Here is a chart with the rate of fusion for two hydrogen atoms at various temperatures.
https://en.m.wikipedia.org/wiki/Nuclear_fusion#/media/File%3AFusion_rxnrate.svg
This chart bottoms out at a few million degrees, since the probability is extremely low.
I know very little about physics and I'm pretty sure you could cut cucumbers with a knife until the end of time and you'll never trigger a nuclear explosion.
It’s also why cats are afraid of cucumbers.
Actually, it's because cucumbers are so cool (c.f. cool as a cucumber) that they're in a ground state. It's actually endothermic to split their atoms so you don't get a chain reaction.
Cutting hot vegetables, habernaros for example, is much more risky and adequate precautions should always be taken to avoid radioactivity contaminating sensitive regions of the body.
I thought the only option with cucumbers is to keep mashing them together until fusion, no?
Ok if it is theoretically possible to cut atoms by using metal knives then why didn't ever a fission happen? I mean if you combine all knife cutting in the whole world since knives exist, the probability should be pretty high.
Well, it probably happened an infinite amount of times already. But the resulting cucumber-detonation just triggers a new Big Bang. We’re on the whatever-millionth reset now. Should end any day now. STOP CUTTING CUCUMBERS, SHEEPLE!!
You're assuming the blade would be thinner than the nucleus, at the very least.

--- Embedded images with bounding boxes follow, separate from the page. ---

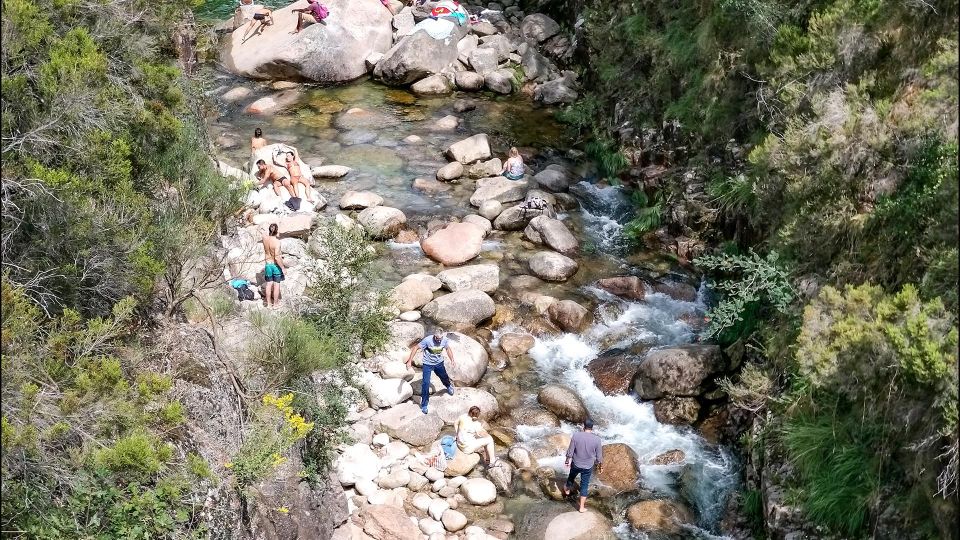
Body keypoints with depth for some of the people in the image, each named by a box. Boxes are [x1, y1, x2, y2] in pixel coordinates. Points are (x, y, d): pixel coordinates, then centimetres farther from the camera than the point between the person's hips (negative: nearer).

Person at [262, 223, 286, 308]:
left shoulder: (265, 239, -7)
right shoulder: (277, 241, -24)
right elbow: (277, 257, -26)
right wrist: (283, 268, -18)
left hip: (268, 264, 5)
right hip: (276, 265, -5)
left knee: (269, 284, 14)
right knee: (276, 285, 8)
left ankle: (269, 304, 22)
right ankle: (275, 304, 16)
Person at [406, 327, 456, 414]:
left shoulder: (444, 339, -19)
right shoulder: (427, 340, -31)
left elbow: (448, 348, 2)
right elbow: (416, 348, -21)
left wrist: (452, 359, -10)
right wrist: (409, 361, -24)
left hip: (439, 363, 4)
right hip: (428, 364, -4)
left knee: (444, 378, 24)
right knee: (426, 383, -8)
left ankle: (449, 386, 62)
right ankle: (424, 405, 7)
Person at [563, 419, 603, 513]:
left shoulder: (576, 435, -20)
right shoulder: (597, 439, -20)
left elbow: (570, 451, -10)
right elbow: (599, 456, -9)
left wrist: (568, 461, 7)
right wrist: (600, 466, 8)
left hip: (576, 464, 1)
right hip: (588, 467, -1)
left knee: (571, 476, 31)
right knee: (584, 486, 15)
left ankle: (567, 489, 60)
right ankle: (582, 507, 24)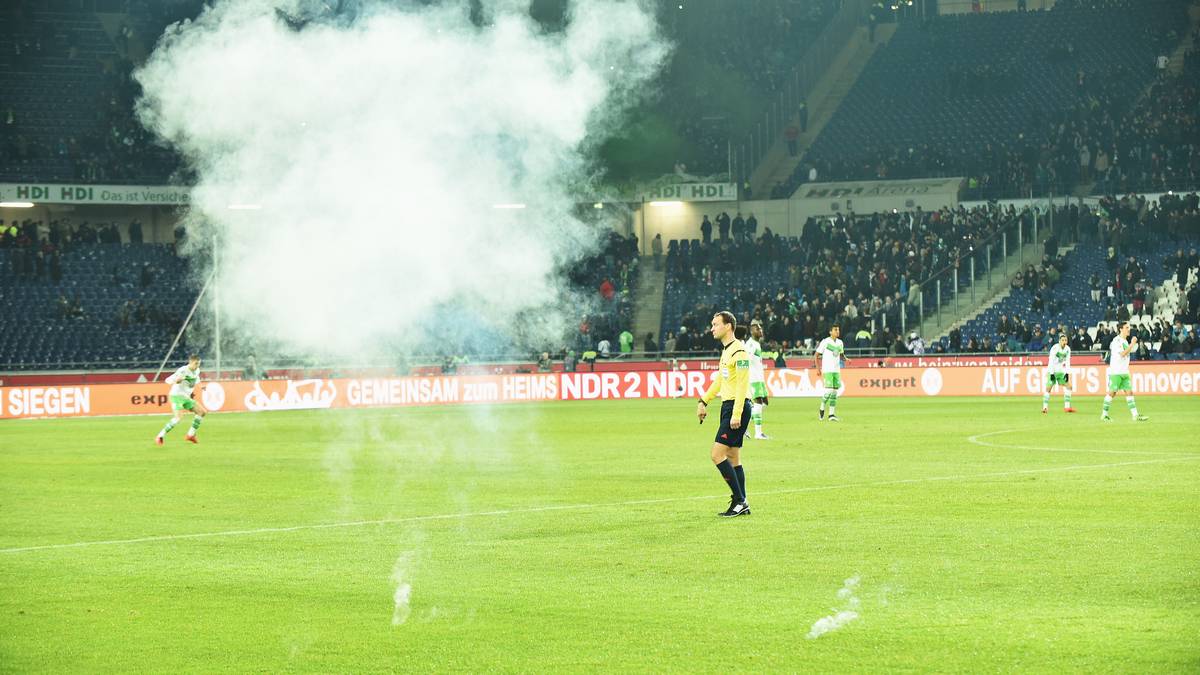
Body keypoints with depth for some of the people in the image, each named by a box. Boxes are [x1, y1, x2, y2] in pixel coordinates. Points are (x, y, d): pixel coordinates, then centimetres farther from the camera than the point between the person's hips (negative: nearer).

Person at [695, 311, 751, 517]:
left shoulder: (739, 351, -14)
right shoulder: (726, 350, 16)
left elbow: (742, 385, -20)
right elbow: (719, 380, 27)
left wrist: (736, 414, -24)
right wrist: (703, 401, 22)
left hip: (736, 407, -10)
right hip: (728, 406, 10)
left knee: (717, 454, -13)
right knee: (733, 457, 10)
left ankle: (739, 500, -9)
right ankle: (741, 504, 13)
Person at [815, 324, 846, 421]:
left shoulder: (840, 342, 10)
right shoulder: (825, 342, -7)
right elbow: (816, 355, -4)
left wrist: (845, 359, 1)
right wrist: (818, 368, -12)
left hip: (836, 370, 6)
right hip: (827, 370, -6)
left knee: (835, 392, 2)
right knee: (829, 390, -15)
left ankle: (832, 414, 5)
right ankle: (822, 409, 6)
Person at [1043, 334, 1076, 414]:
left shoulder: (1067, 349, 0)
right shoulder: (1055, 348, -17)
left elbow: (1067, 362, 5)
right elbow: (1051, 362, -18)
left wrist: (1067, 373, -4)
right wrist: (1051, 373, -21)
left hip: (1061, 371, 6)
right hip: (1052, 371, -6)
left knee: (1068, 386, -1)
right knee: (1048, 388, -11)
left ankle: (1067, 407, 2)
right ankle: (1045, 407, -5)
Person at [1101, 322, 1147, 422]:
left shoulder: (1125, 341, 14)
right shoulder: (1116, 340, -12)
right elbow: (1123, 354, -22)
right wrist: (1132, 344, -19)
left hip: (1125, 372, 8)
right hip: (1115, 372, -8)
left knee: (1129, 392, 2)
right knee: (1112, 392, -3)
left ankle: (1135, 415, -2)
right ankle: (1104, 415, 6)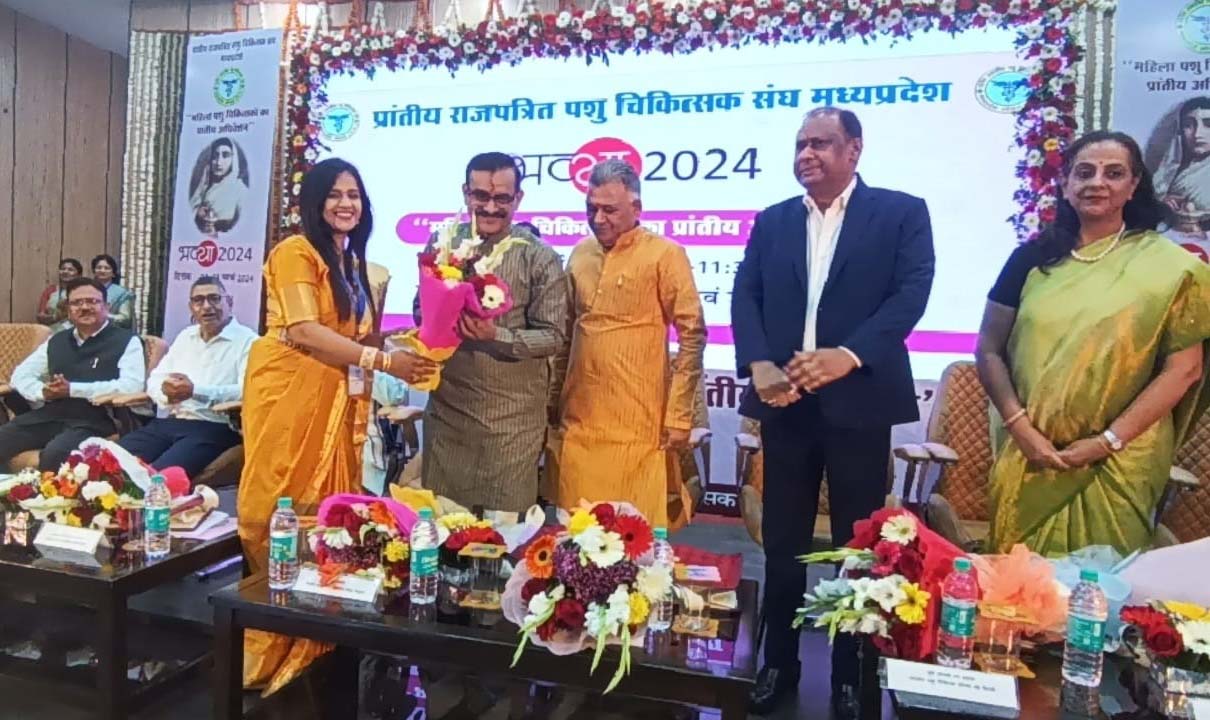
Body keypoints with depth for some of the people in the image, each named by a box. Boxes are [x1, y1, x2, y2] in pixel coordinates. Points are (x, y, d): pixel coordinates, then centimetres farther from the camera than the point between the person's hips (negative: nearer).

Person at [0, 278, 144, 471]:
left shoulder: (126, 341, 1)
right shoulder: (57, 340, 21)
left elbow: (132, 386, -14)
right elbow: (20, 374, 22)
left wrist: (72, 389, -13)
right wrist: (43, 391, -2)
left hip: (93, 421, -6)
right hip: (48, 416, 6)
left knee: (54, 455, -33)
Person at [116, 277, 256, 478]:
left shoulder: (247, 340, -1)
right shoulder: (185, 336, 23)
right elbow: (154, 379, 19)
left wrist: (196, 391, -19)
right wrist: (165, 388, -6)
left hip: (212, 428, -7)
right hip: (166, 423, 7)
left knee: (160, 473, -31)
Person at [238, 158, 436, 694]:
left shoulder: (355, 263, 18)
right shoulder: (295, 252, -7)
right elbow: (306, 332, -18)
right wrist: (384, 361, -23)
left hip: (339, 403, 7)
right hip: (289, 395, -7)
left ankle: (311, 647, 19)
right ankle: (269, 651, 13)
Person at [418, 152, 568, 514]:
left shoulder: (540, 258, -6)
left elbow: (553, 335, -8)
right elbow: (421, 310, 12)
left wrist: (497, 336, -23)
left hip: (512, 414, -3)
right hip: (446, 405, 3)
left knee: (506, 520, 9)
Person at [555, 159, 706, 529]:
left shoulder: (665, 254, -6)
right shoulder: (580, 253, 12)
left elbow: (692, 335, -7)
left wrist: (679, 415, -10)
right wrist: (554, 400, 16)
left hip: (637, 426, -5)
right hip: (579, 422, 5)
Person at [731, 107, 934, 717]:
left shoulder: (902, 212, 2)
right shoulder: (772, 221, 11)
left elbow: (911, 293, -10)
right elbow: (745, 296, 2)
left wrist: (848, 355, -24)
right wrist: (758, 364, -16)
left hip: (858, 402, -3)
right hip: (787, 403, 3)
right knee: (782, 543, 12)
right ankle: (779, 662, 29)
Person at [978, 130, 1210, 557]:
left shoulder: (1169, 267, -1)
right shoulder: (1032, 258, 4)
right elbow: (989, 350, 3)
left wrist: (1108, 441, -12)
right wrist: (1020, 427, -9)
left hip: (1118, 461, -2)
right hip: (1029, 454, 2)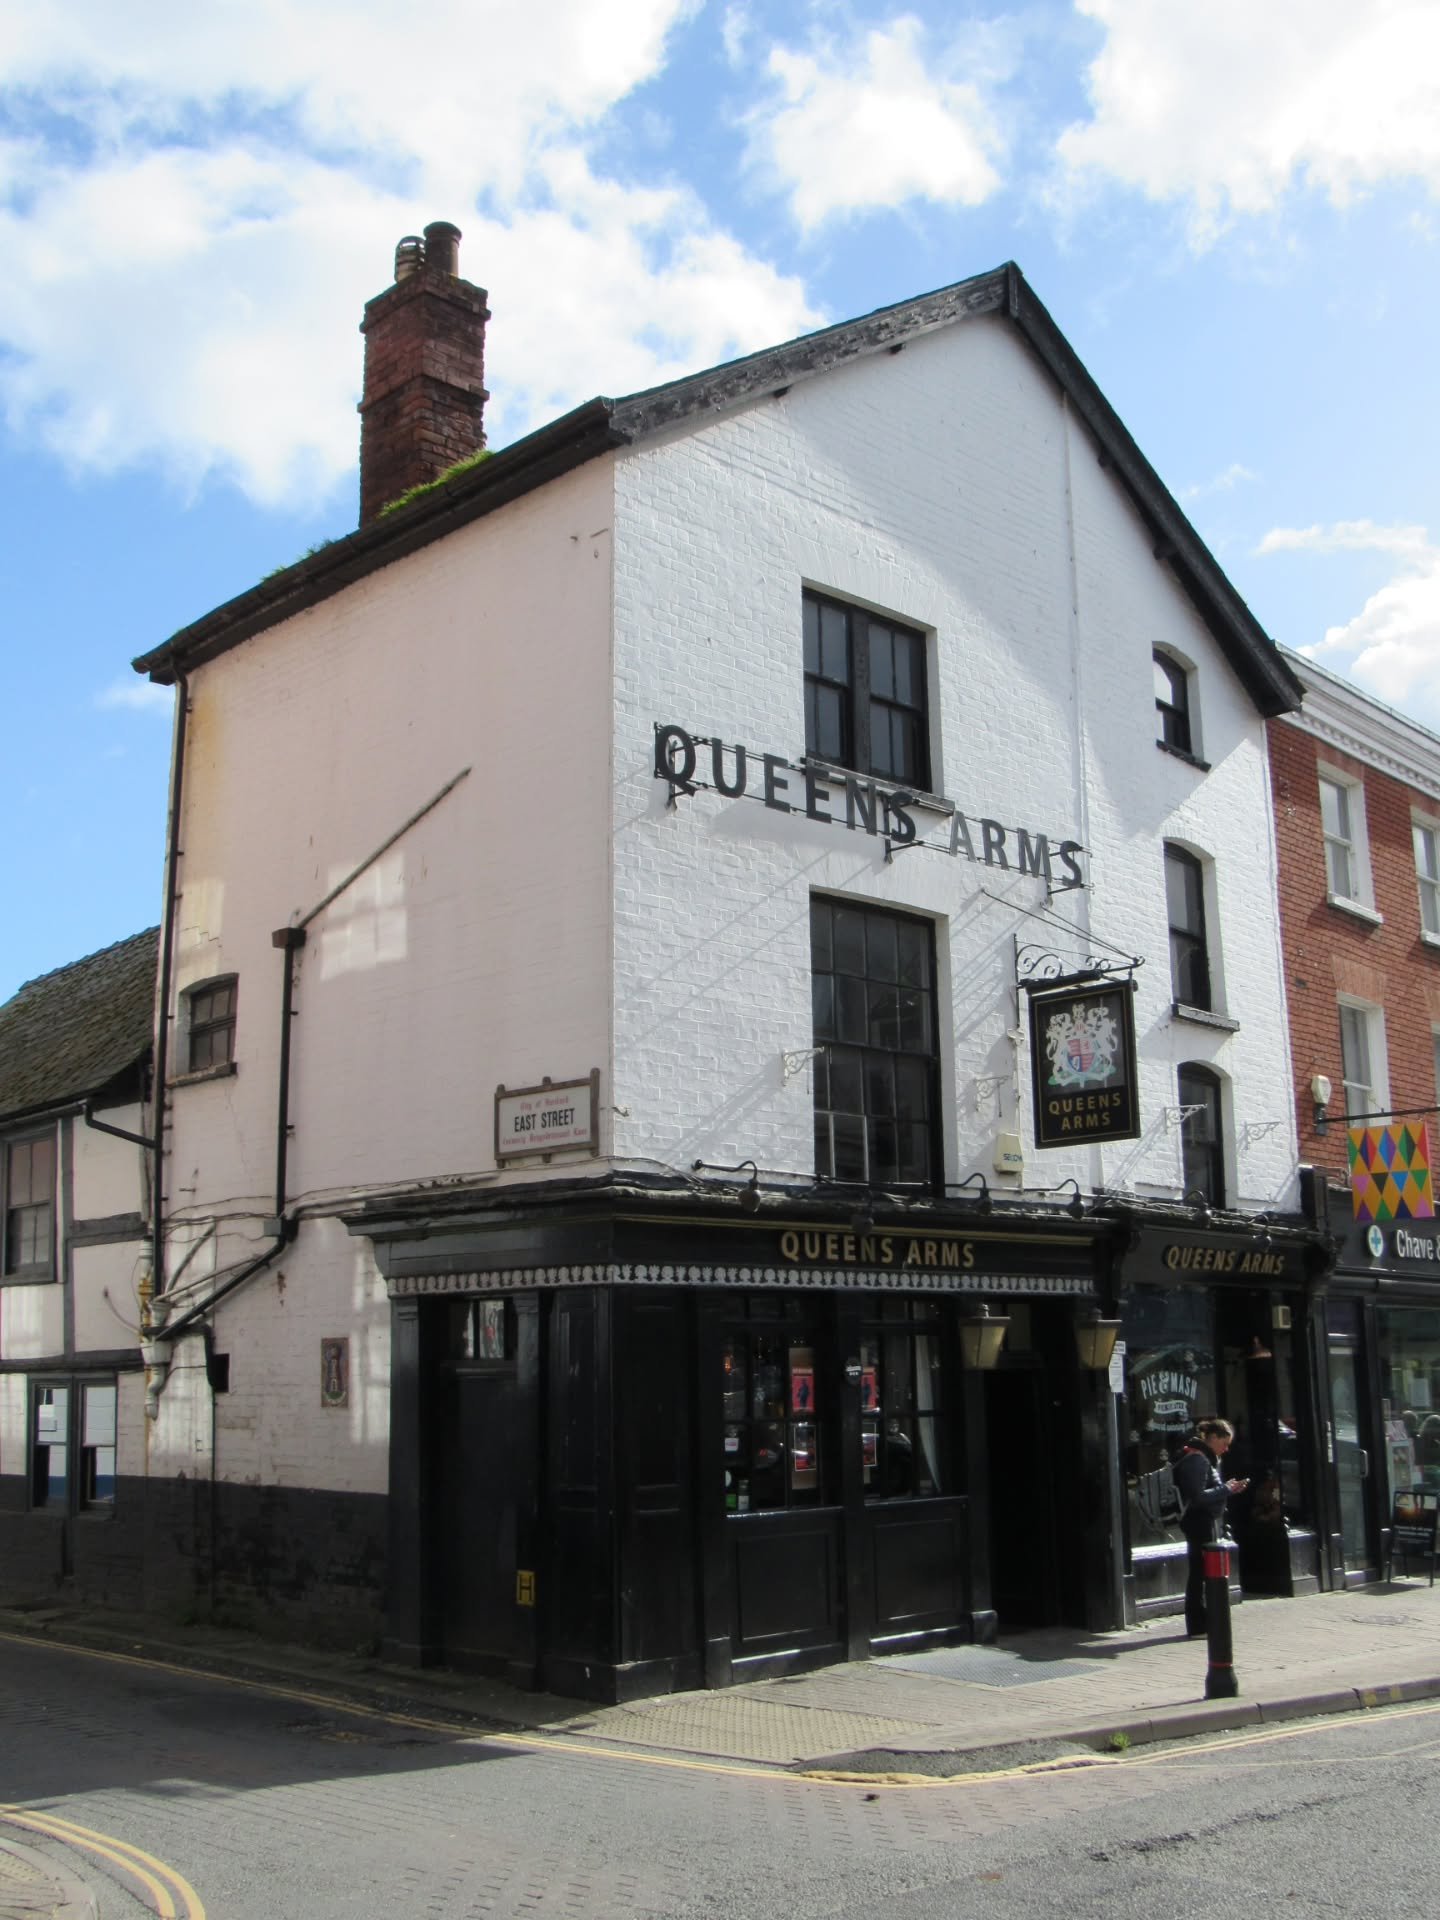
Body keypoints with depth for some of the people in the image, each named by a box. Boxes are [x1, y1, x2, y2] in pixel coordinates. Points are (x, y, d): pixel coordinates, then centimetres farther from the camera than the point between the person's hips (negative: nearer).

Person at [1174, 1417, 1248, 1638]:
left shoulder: (1206, 1458, 17)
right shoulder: (1197, 1460, -16)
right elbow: (1197, 1497, -22)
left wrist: (1228, 1488, 6)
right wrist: (1225, 1489, -15)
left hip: (1206, 1523, 11)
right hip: (1200, 1523, -11)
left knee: (1199, 1573, 14)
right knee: (1201, 1572, -6)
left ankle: (1199, 1624, 20)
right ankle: (1199, 1626, -2)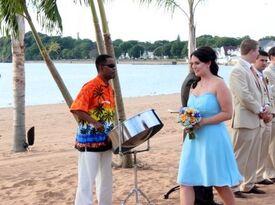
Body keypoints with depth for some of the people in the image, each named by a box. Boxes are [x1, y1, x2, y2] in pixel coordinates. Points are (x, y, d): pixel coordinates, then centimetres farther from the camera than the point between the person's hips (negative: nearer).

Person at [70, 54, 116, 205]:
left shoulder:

But what would you do with the sliced cucumbers of millenia?
Dunno. I guess growing them fast enough would also be a problem.
The electromagnetic force from the atoms' respective electron cloud probably help prevent atom from getting close to each other. And the strong nuclear force also help prevent atom from splitting.
You mean I’m just not cutting strong enough?
Someone let Einstein loose, we must admit that violence is on occasion the only recourse.
Okay, now explain bananas.
Well, that’s why we generally eat bananas without cutting. As everyone knows, bananas are slightly radioactive. This increases the danger when cutting them exponentially, so don’t do that.
Not with that attitude.
You're doing it wrong. The mouse just diced a cucumber really, really l, small.